Cage rest is an important aspect of the management of HWD after adulticidal therapy, after PTE, or during therapy of heart failure. This can often be best, or only, accomplished in the veterinary clinic. If financial constraints preclude this, crating at home and/or tranquilization are useful alternatives.
Microfilaricidal therapy
Despite the fact that no agent is FDA-approved for the elimination of microfilaria, microfilaricidal therapy is traditionally instituted 4-6 weeks after adulticide administration. The macrolides offer a new and effective alternative to levamisole and dithiazanine.5,5a Microfilariae are efficiently and rapidly cleared with ivermectin at 50 ug/kg (approximately 8 times preventative dose) or milbemycin at 500 mg/kg (preventative dose), although this represents an extra-label use of the drugs.5,5a Ivermectin can be diluted 1:9 in propylene glycol (Ivomec®, MSD Agvet, Rahway, NJ) or in water (Eqvalan®, MSD Agvet, Rahway, NJ) and administered orally at 1 ml/20 kg25, although is practice is now discouraged.5a Adverse reactions, the severity of which is likely related to microfilarial numbers, were observed in 6% of 126 dogs receiving ivermectin at the microfilaricidal dose.30 Signs included shock, depression, hypothermia, and vomiting.

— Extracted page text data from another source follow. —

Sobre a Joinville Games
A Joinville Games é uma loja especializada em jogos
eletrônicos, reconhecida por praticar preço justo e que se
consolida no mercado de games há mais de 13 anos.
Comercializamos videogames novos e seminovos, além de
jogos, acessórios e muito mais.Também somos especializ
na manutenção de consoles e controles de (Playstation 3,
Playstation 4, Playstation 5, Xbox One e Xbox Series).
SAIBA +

With fluid and corticosteroid (dexamethasone at 2-4 mg/kg IV) therapy, all dogs recovered within 12 hours. One fatality was observed 4 days after microfilaricidal therapy. Similar findings and frequency have been reported with milbemycin at the preventative dosage.31 Dogs so treated should be hospitalized and carefully observed for the day. Dogs <16 kg, harboring >10,000 microfilaria per ml blood are more apt to suffer adverse reactions.32 Benadryl (2 mg/kg IM) and dexamethasone (0.25 mg/kg IV) can be administered prophylactically to prevent adverse reactions to microfilaricidal doses of macrolides.

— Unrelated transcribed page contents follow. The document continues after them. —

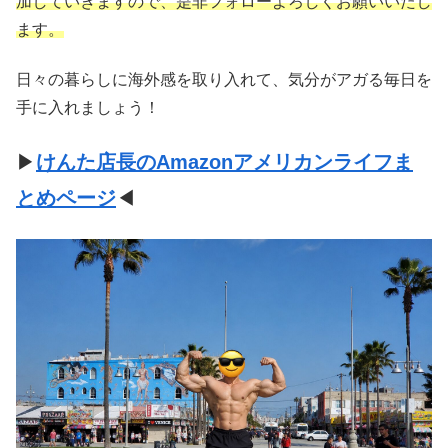
加していきますので、是非フォローよろしくお願いいたし
ます。
日々の暮らしに海外感を取り入れて、気分がアガる毎日を
手に入れましょう！
▶
けんた店長のAmazonアメリカンライフま
とめページ
◀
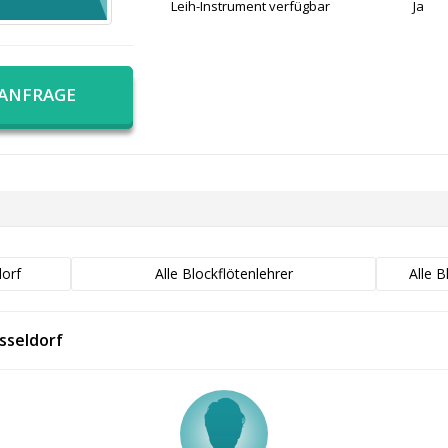
Leih-Instrument verfügbar
Ja
 ANFRAGE
dorf
Alle Blockflötenlehrer
Alle B
sseldorf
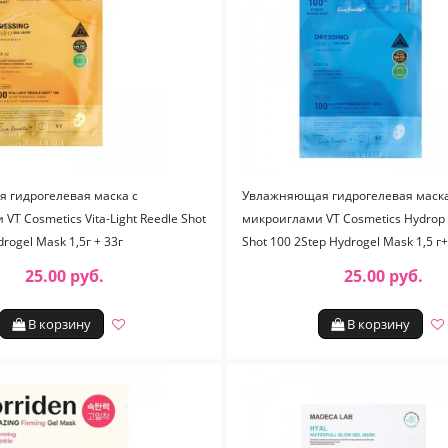
 гидрогелевая маска с
Увлажняющая гидрогелевая маска
VT Cosmetics Vita-Light Reedle Shot
микроиглами VT Cosmetics Hydrop 
rogel Mask 1,5г + 33г
Shot 100 2Step Hydrogel Mask 1,5 г+
25.00 руб.
25.00 руб.
В корзину
В корзину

A 90% microfilaricidal success rate can be expected with ivermectin25, while milbemycin at 500 ug/kg cleared 6/8 (75%) dogs which had received adulticide therapy and did not harbor male and female adults; microfilarial numbers were reduced by 99% on the day after treatment.31 A slower microfilarial kill rate can also be achieved with ivermectin, moxidectin, and selamectin at preventative doses.1-4
The American Heartworm Society recommends that macrolide therapy (50 mcg/kg for ivermectin or 500 mcg/kg milbemycin) for microfilaria be instituted 3-6 weeks after adulticide.5,5a In 2-3 weeks, a second microfilaria concentration test should be performed and, if negative, preventative started. If still positive, the treatment is repeated or alternatively, chemoprophylaxis begun (assuming that no adverse reaction occurred on the initial treatment).5,5a Persistent antigenemia indicates continued patent infection.
This author chooses an alternative approach, beginning the administration of a macrolide preventative at the time of diagnosis, often days to weeks prior to adulticidal therapy. With the "slow micro-filaricides" (ivermectin, moxidectin, or selamectin), there is little chance of an adverse reaction, but the owner is warned and advised to administer the medication on a day when he/she will be at home. If milbemycin is used, it is administered in the hospital and/or preceded by administration of dexamethasone and Benadryl, as described above.